*Text block*:
Thursday, 18 January 2018

Big fish day?

New moon, rising pressure and cold weather to come later in the week, today should be a big fish day!  The only downside is a westerly gale which renders my first choice venue out, I just wouldn’t feel safe therefore wouldn’t relax and enjoy myself.  Even on my second choice there are parts of the water that are exposed and uncomfortable.  I suppose I could have sorted out my bank fishing kit but Pike fishing without a boat feels like having a limb chopped off these days.

So by 0715 I’m in position with a high wall of reeds behind me giving shelter from the westerly blast, at least the sky is clear and I won’t have to brave any rain today.  All three rods are set up with my normal float leger rigs, the float is something I’ve mentioned before, the best I’ve used for boat fishing as it rides the waves and is immune to any boat swing, always staying visible.  They are home made, cheap and easy but definitely not my design and I don’t know which clever person to thank.   I punch a joey mackerel across to the far bank, cast a smelt along the near margin and chuck a half herring in mid stream then settle down in the boat with the first brew of the day.  This is as close to a ‘banker’ spot as I know on this water, hopefully it shouldn’t take too long.
 
There’s a heavy swirl close in to my left, followed by a hissing sound.  Yes a bastard otter which isn’t pleased to see me and I’m even less pleased to see its furry back.  This is followed seconds later by two cubs swimming with their ugly whiskered heads poking out of the water.  They carry on towards the boat without a care until I shout “Feck off!” and they dive to catch up with the parent.  Thankfully they don’t hang around but what affect will they have on the fishing today?  I’ve noticed two dead swans on this stretch this winter, I know these birds fight and kill each other and it seems this would be the likely cause.  However I’ve seen Youtube footage of an Otter dragging a goose down river so could one tackle a swan?

*Objectives*:
1 – Please render the records below as a numbered list, skipping blank lines and leaving out the pictures.
2 – Resume the pike fishing diary entry after its last sentence and keep writing it.

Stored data
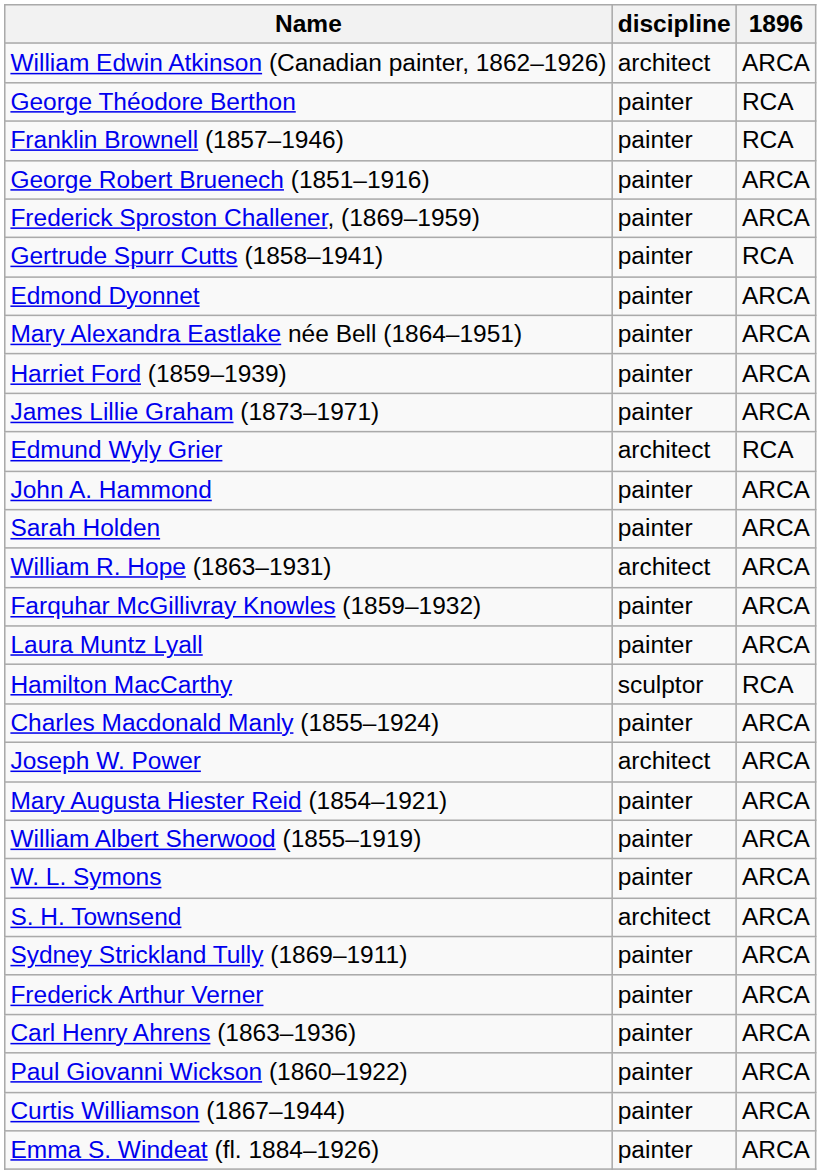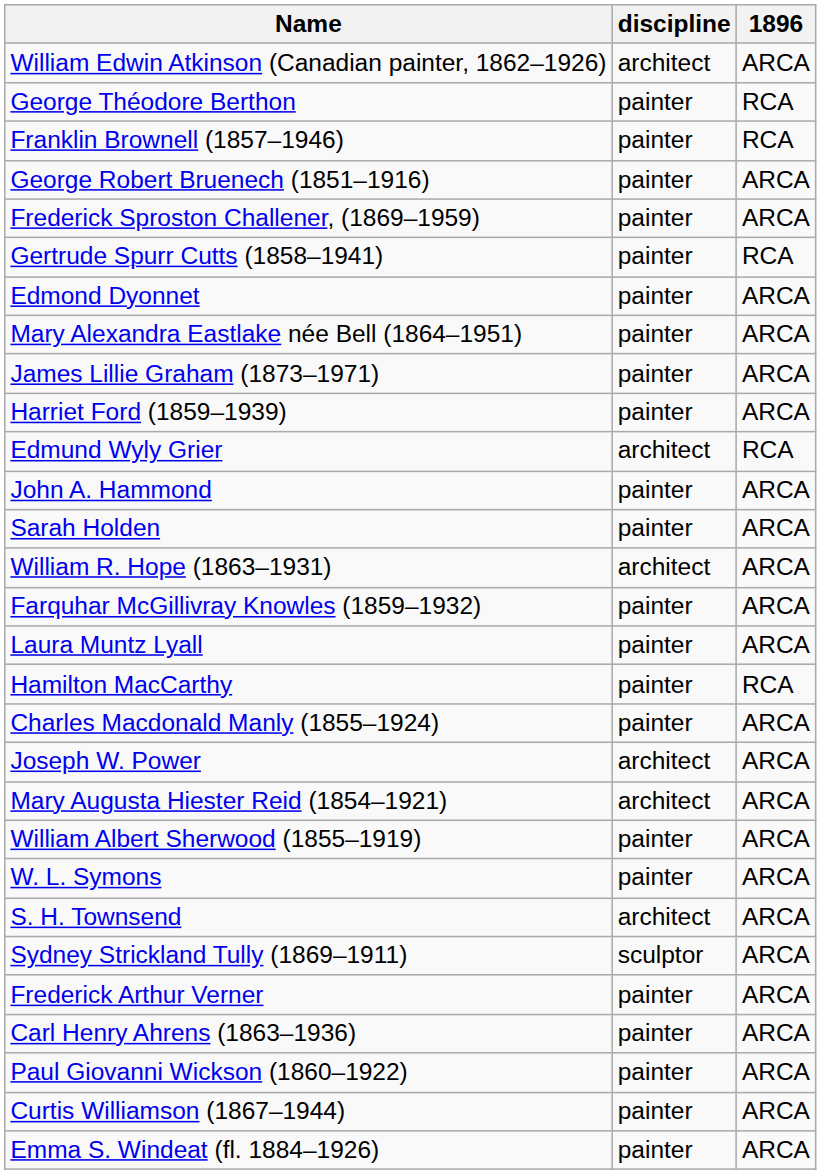rows swapped: Harriet Ford (1859–1939) <-> James Lillie Graham (1873–1971)
Hamilton MacCarthy | discipline: sculptor -> painter
Mary Augusta Hiester Reid (1854–1921) | discipline: painter -> architect
Sydney Strickland Tully (1869–1911) | discipline: painter -> sculptor
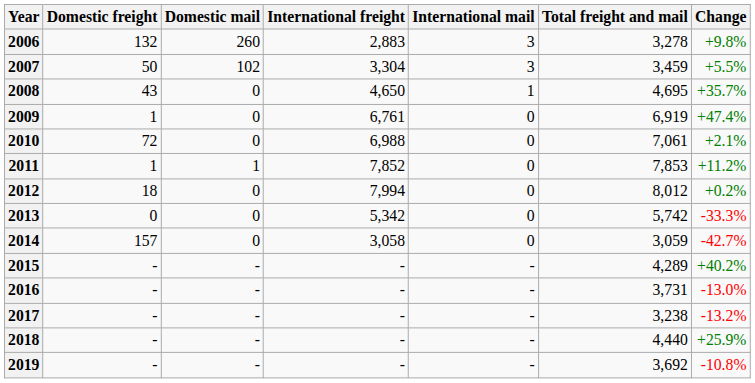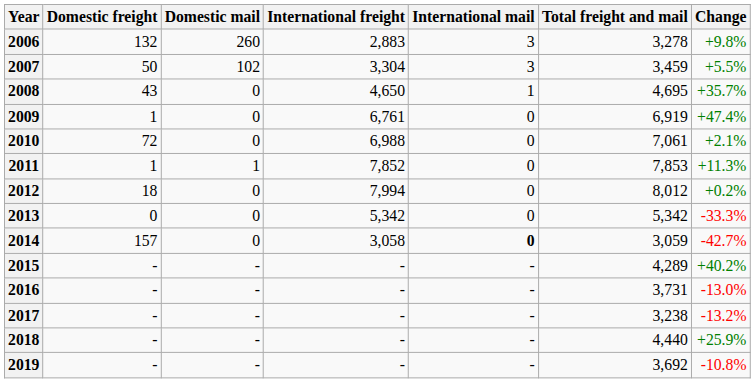2011 | Change: +11.2% -> +11.3%
2013 | Total freight and mail: 5,742 -> 5,342
2014 | International mail: normal -> bold
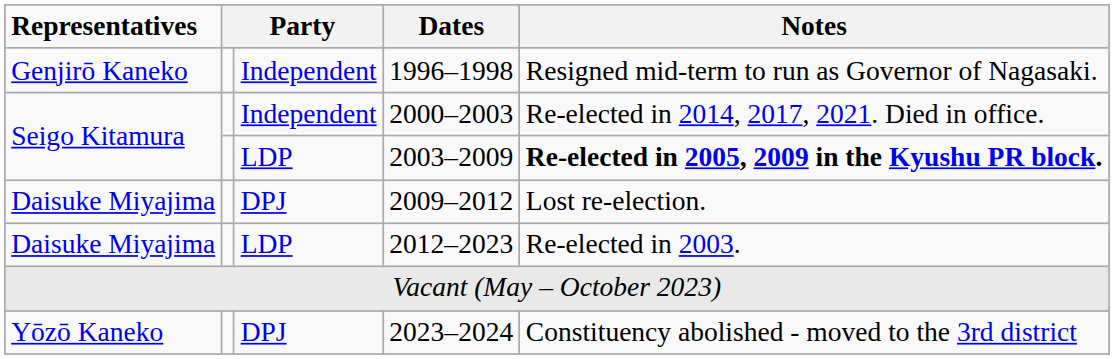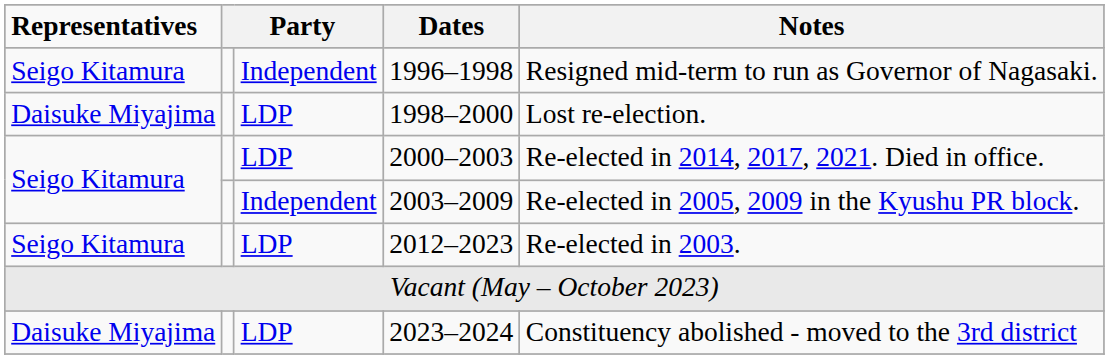1996–1998 | Representatives: Genjirō Kaneko -> Seigo Kitamura
+ row: Daisuke Miyajima | LDP | 1998–2000 | Lost re-election.
2000–2003 | column 3: Independent -> LDP
2003–2009 | column 3: LDP -> Independent
2003–2009 | Notes: bold -> normal
- row: Daisuke Miyajima | DPJ | 2009–2012 | Lost re-election.
2012–2023 | Representatives: Daisuke Miyajima -> Seigo Kitamura
2023–2024 | Representatives: Yōzō Kaneko -> Daisuke Miyajima
2023–2024 | column 3: DPJ -> LDP
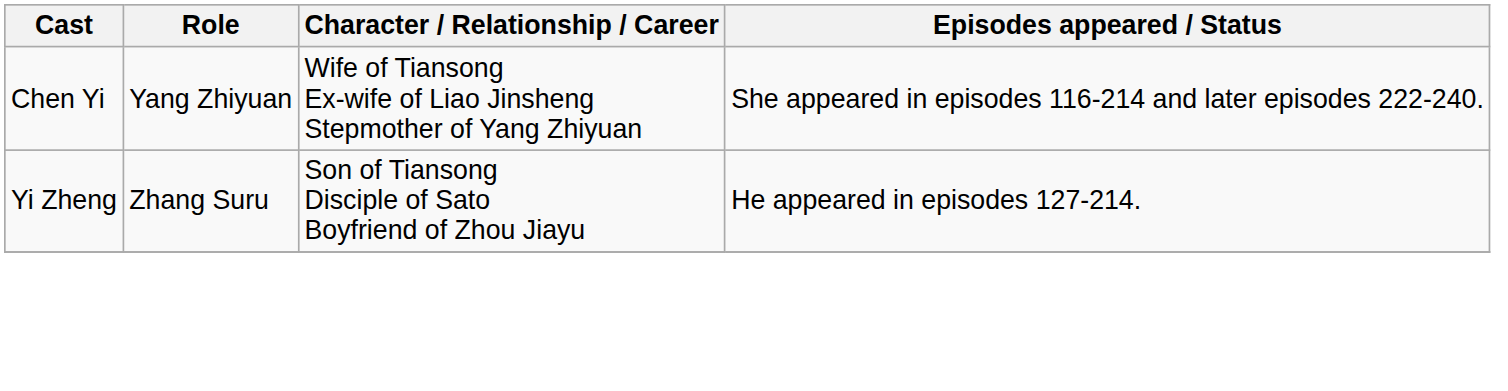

*Answers to the exercise*:
1 –
1. rows swapped: Harriet Ford (1859–1939) <-> James Lillie Graham (1873–1971)
2. Hamilton MacCarthy | discipline: sculptor -> painter
3. Mary Augusta Hiester Reid (1854–1921) | discipline: painter -> architect
4. Sydney Strickland Tully (1869–1911) | discipline: painter -> sculptor
5. 2011 | Change: +11.2% -> +11.3%
6. 2013 | Total freight and mail: 5,742 -> 5,342
7. 2014 | International mail: normal -> bold
8. 1996–1998 | Representatives: Genjirō Kaneko -> Seigo Kitamura
9. + row: Daisuke Miyajima | LDP | 1998–2000 | Lost re-election.
10. 2000–2003 | column 3: Independent -> LDP
11. 2003–2009 | column 3: LDP -> Independent
12. 2003–2009 | Notes: bold -> normal
13. - row: Daisuke Miyajima | DPJ | 2009–2012 | Lost re-election.
14. 2012–2023 | Representatives: Daisuke Miyajima -> Seigo Kitamura
15. 2023–2024 | Representatives: Yōzō Kaneko -> Daisuke Miyajima
16. 2023–2024 | column 3: DPJ -> LDP

2 –
Barely twenty minutes pass before the float above the mackerel is sliding downstream and I’m on my feet, a little nervous because today is a big fish day!  The strike connects and the rod takes on a decent bend but there isn’t a great deal of weight there.  A nice double figure fish is soon in the net, a good start but I’m greedy, I want more.  The wind is still raging which makes casting a fresh mackerel  back to the far bank ridiculously easy then I settle down in relative comfort again.


Another hour passes and I’ve got itchy feet, it’s time for a move.  My plan is to stay on the leeward bank and work my way along the stretch.  Before I can begin tidying up the Mackerel is on the move again and I wind down to a head shaking, tip rattling, bait stealing jack.  Not what I want on a big fish day but I’m never disappointed when any Pike takes my bait, at that moment when the float slides off it could be anything…  I’ve got a lure rod with me today and throughout the day I cast a selection of artificials around the swims; curly tails, shads, a Salmo crankbait that is well battle scarred and a favourite spinnerbait.  This water should respond to lures but it rarely does.

That fish delays my move but not for long, by 0930 I’m anchored up a bit further downstream, the sun is well and truly up now and it’s a lovely clear winter day, apart from the wind which is roaring still, making me look nervously at the trees behind me from time to time.  The same three baits are spread around the swim and I sit back anticipating a quick take.  It doesn’t happen though so I make a big dent in my food supplies and have another brew.  At 1030, just when I’m thinking of another move, the herring is heading upstream but I make a complete cock up of the strike and the fish gets away with my bait.  Before I have time to recast I have another take, this time on Smelt and on this occasion I manage to set the hooks properly then bring another small fish to the boat.  Once again this little burst of action delays my move, I give it another half hour before lifting the weights again.

My third swim of the day is on a slight bend with a nice overhanging tree opposite and I soon have the same three baits positioned; near, middle and far.  This time it only takes fifteen minutes before the mackerel is picked up, I wind down quickly and feel a tap and rattle with little or no weight behind it.  This quickly becomes absolutely no weight as the obviously small Pike makes its escape with my bait.  I spend another hour on this enticing looking spot before another downstream move, an hour on this spot produces the sum total of bugger all, we’re now into the early afternoon and it’s time to start making my way back to base.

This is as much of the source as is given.